In the absence of national laws that specifically regulate AI in the United States, California moved to regulate the technology within its own borders, passing four bills in less than a month.
What’s new: Governor Gavin Newsom signed into law SB 53, which requires large AI developers to disclose their safety protocols. In addition, SB 243 regulates chatbots, AB 316 makes developers liable for the actions of autonomous systems they build, and AB 853 requires AI-generated media to be labeled clearly.
How it works: Together, the bills don’t ban any particular applications outright or restrict AI development, but they require extensive disclosures, either to the state or directly to users.
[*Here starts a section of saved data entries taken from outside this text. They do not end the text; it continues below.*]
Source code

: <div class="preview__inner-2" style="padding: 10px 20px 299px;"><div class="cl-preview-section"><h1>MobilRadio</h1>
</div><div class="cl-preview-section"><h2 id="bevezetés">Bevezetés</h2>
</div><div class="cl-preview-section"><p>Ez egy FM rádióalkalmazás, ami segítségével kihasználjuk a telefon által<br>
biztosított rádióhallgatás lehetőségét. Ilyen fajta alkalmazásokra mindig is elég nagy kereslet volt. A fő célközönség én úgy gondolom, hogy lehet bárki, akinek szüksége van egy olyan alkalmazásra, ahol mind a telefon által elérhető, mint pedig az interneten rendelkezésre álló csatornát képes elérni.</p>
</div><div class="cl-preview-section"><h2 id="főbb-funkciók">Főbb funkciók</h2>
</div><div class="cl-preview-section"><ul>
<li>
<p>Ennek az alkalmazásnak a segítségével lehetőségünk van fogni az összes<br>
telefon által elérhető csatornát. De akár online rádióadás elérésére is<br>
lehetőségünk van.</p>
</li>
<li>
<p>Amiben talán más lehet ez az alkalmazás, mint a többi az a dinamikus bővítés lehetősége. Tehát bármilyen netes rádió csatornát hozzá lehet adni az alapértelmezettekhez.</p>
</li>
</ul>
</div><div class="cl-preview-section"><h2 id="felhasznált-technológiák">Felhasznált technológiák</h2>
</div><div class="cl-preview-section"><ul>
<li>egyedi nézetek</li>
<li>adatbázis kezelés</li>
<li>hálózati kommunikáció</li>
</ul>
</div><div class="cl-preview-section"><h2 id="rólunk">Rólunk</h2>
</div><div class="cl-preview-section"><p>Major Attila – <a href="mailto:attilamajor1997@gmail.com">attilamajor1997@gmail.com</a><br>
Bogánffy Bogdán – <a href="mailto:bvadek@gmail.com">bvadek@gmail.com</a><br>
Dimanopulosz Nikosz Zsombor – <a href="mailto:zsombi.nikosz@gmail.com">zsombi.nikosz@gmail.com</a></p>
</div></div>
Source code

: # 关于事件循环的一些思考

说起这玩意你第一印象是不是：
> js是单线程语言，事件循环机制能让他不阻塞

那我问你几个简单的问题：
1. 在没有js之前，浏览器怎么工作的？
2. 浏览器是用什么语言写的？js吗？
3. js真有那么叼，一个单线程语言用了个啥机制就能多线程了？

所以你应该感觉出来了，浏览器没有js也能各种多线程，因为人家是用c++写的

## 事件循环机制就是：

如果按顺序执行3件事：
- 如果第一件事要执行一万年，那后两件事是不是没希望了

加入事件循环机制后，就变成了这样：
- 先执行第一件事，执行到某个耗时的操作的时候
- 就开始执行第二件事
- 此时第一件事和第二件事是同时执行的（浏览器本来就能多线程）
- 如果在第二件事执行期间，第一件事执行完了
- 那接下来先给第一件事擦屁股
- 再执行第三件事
Some took effect immediately while others, such as SB 243, will phase in by January 2027.
- SB 53 requires that developers of frontier models, defined as those whose training requires processing greater than 1026 integer or floating-point operations — a level currently associated with very large and powerful models — provide more transparency about their models’ capabilities and potential risks. It also requires that developers with annual revenue above $500 million publish safety frameworks that show how they follow industry and international standards and assess and mitigate risk. In addition, they must report on their models’ uses and capabilities at release and report any critical safety incidents within 15 days. Noncompliant developers could face fines of up to $1 million. The law protects whistleblowers within AI companies against retaliation and provides anonymous channels to report illegal or unsafe behavior. The bill takes effect in June 2026.
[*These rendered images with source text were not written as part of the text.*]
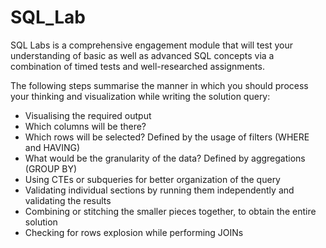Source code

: # SQL_Lab
SQL Labs is a comprehensive engagement module that will test your understanding of basic as well as advanced SQL concepts via a combination of timed tests and well-researched assignments.

The following steps summarise the manner in which you should process your thinking and visualization while writing the solution query:
- Visualising the required output
- Which columns will be there?
- Which rows will be selected? Defined by the usage of filters (WHERE and HAVING)
- What would be the granularity of the data? Defined by aggregations (GROUP BY)
- Using CTEs or subqueries for better organization of the query
- Validating individual sections by running them independently and validating the results
- Combining or stitching the smaller pieces together, to obtain the entire solution
- Checking for rows explosion while performing JOINs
- SB 243 aims to prevent chatbots from harming minors and other vulnerable users. It bars exposing minors to sexual content and requires developers to disclose that chatbots are AI-generated and provide a general warning that chatbots may not be suited for minors. The bill also requires developers to provide specific support to users who discuss suicide or self-harm and to issue an annual report on mental health issues related to using their chatbots.
- AB 316 prohibits defendants in lawsuits from shifting responsibility onto AI systems by claiming that they harmed plaintiffs autonomously. It applies to anyone who develops, modifies, or uses an AI system.
- AB 853 requires that AI-generated media be labeled clearly as such. Furthermore, it requires that all media (AI-generated or not) include information about who made it and how. The bill requires that cameras, audio recorders, computers, and other media-capture devices record such provenance data, and that large-scale media distributors (2,000,000 monthly active users or more) disclose it.
What they’re saying: Reaction among AI developers has been mixed. SB 53 drew the loudest and most widely varied commentary.
- Collin McCune, head of government affairs at the venture capital firm Andreessen Horowitz, said SB 53 puts startups at a disadvantage: “States have an important role in regulating AI. But if lawmakers really want to protect their citizens, this isn’t the way. They should target harmful uses through consumer protection laws and similar safeguards — not dictate how technologists build technology.”
- Chris Lehane at OpenAI opposed California’s approach: “History shows that on issues of economic competitiveness and national security — from railroads to aviation to the internet — America leads best with clear, nationwide rules, not a patchwork of state or local regulations. Fragmented state‑by‑state approaches create friction, duplication, and missed opportunities.”
- Anthropic endorsed SB 53: “We’ve long advocated for thoughtful AI regulation, and our support for this bill comes after careful consideration of the lessons learned from California's previous attempt at AI regulation (SB 1047). While we believe that frontier AI safety is best addressed at the federal level instead of a patchwork of state regulations, powerful AI advancements won’t wait for consensus in Washington.”
Behind the news: SB 53 modifies parts of SB 1047, which Governor Newsom vetoed in 2024 after opposition from the tech community. That law would have required third-party audits and made companies liable for the uses of their models. Recently, Newsom also vetoed SB 7, which would have required employers to notify employees and applicants if AI systems were used to make employment decisions like hiring and firing.
Why it matters: California is the largest U.S. state by the sizes of its population and economy, as well as home of many of the world’s most prominent tech companies and startups, including Google, OpenAI, and Anthropic. These laws will affect users of CA-based tech worldwide along with companies that do business in the state.
We’re thinking: While these laws are better for the users, innovators, and businesses than the vetoed SB 1047, some of them perpetuate a major mistake of that legislation by placing regulatory burdens on models rather than applications. A model’s potential applications are unknown until someone implements them, and it makes no sense to limit — or burden with disclosure requirements — the good it might do. Applications, on the other hand, bring verifiable benefits and harms, and society would do well to limit the harms.